3. Micro-Computed Tomography (Micro-CT)

   • A micro-computed tomography scanner was used to measure the total femur length, bone volume/tissue volume ratio (BV/TV), trabecular thickness (Tb.Th), and other parameters in exercised and sedentary mice.

4. Metabolomics and Proteomics Analyses

   • The effects of exercise at different time periods on metabolic pathways in skeletal tissues, including the tricarboxylic acid (TCA) cycle and oxidative phosphorylation (OXPHOS), were investigated.

Main Results

Skeletal Growth Effects

The study found that mice exercising during the early active period (ZT13) exhibited a 5% increase in femur length, a 26% increase in BV/TV, and a 54% increase in Tb.Th. Compared to exercise at other time periods, ZT13 exercise had a more significant promoting effect on skeletal growth.

Gene Expression Analysis

ZT13 exercise significantly upregulated the expression of genes related to skeletal growth, including genes involved in bone growth, matrix synthesis, and energy metabolism. The ZT13 exercise group had 10.1% of genes upregulated and 10.3% downregulated, significantly higher than the percentages of changes in other time periods.

Metabolic Pathway Analysis

In the ZT13 exercise group, genes related to the TCA cycle and OXPHOS were significantly upregulated, while the ZT1 exercise group primarily showed high expression of genes involved in the glycolysis pathway. ZT13 exercise promoted bone cell proliferation and differentiation by increasing ATP production and the NAD+/NADH ratio.

OXPHOS Activation and Skeletal Growth

Through real-time micro-positron emission tomography (PET) observation of oxygen metabolism in the skeletal tissues of exercised mice, it was found that ZT13 exercise significantly increased oxidative phosphorylation activity and led to a slight accumulation of intermediate products in energy metabolism.

The use of the oxidative phosphorylation activator AICAR further demonstrated that the significant promotion of skeletal growth during the early active period was mainly achieved through the enhancement of OXPHOS activity in skeletal tissues.

Conclusion

This study showed that the optimal exercise timing for promoting skeletal growth is the early active period (ZT13), as exercise during this time can significantly promote skeletal growth.

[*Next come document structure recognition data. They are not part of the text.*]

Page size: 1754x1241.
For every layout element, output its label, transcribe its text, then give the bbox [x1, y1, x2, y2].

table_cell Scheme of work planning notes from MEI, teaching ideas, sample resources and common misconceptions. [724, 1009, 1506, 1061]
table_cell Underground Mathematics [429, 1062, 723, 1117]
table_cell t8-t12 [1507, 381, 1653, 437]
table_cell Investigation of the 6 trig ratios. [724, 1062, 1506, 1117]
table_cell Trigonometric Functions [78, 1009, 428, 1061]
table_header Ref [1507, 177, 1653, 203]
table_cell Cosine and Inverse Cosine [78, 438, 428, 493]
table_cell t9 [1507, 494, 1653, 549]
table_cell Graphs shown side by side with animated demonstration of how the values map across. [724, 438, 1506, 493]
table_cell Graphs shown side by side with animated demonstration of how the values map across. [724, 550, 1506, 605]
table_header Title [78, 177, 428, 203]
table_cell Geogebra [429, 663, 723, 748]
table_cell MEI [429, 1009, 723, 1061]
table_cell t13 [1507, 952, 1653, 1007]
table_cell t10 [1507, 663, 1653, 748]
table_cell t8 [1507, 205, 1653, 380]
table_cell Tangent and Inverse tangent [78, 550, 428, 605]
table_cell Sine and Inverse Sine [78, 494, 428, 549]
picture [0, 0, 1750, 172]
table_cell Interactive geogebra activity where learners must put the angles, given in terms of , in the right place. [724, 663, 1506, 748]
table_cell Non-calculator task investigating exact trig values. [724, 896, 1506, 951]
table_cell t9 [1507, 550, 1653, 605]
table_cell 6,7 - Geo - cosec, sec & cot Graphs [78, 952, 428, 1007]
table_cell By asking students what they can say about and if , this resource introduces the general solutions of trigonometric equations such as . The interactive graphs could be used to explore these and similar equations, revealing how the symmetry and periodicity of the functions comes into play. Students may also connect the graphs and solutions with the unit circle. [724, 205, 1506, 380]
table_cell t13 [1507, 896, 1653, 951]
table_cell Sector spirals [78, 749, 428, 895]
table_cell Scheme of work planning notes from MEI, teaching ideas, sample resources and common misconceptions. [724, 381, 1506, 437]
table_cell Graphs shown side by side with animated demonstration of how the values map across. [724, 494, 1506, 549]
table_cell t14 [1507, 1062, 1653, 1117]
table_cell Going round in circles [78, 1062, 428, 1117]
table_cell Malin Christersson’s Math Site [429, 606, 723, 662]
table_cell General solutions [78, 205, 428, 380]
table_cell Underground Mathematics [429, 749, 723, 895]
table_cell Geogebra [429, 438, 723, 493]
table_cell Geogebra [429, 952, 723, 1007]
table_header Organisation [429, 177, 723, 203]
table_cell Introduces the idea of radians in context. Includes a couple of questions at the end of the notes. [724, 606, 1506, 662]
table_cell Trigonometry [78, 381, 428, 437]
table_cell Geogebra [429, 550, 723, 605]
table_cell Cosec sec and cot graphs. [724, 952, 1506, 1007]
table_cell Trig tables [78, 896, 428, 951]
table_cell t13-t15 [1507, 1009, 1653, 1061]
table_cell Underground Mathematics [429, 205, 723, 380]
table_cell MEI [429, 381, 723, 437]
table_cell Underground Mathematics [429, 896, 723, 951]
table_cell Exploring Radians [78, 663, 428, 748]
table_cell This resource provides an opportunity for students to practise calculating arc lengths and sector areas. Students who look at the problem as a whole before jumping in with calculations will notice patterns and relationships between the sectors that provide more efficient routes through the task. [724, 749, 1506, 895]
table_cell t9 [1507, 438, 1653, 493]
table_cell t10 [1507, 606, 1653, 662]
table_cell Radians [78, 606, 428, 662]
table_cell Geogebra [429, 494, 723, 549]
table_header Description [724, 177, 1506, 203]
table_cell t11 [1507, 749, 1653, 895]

This effect is achieved through significantly increasing the expression of genes related to skeletal growth and energy metabolism pathways.

Research Significance

The results indicate that timely exercise strategies can significantly improve bone health, especially during childhood and adolescence, helping to maximize skeletal growth potential. By identifying the appropriate exercise timing, more scientific exercise programs can be designed to prevent the occurrence of bone diseases.

This study not only theoretically proposed the differential effects of “optimal exercise timing” on skeletal growth but also provided new perspectives and methods for non-pharmacological interventions in skeletal growth.

Research Highlights

• This study provided in-depth insights into the significant effects of exercise timing on skeletal growth and its molecular mechanisms.
• Through high-throughput transcriptomics and metabolomics analyses, it was the first to confirm the regulatory effects of exercise at different time periods on energy metabolism pathways in skeletal tissues.
• The potential importance of exercise during the early active period for bone health was discovered, providing a theoretical basis for designing optimized bone health intervention strategies.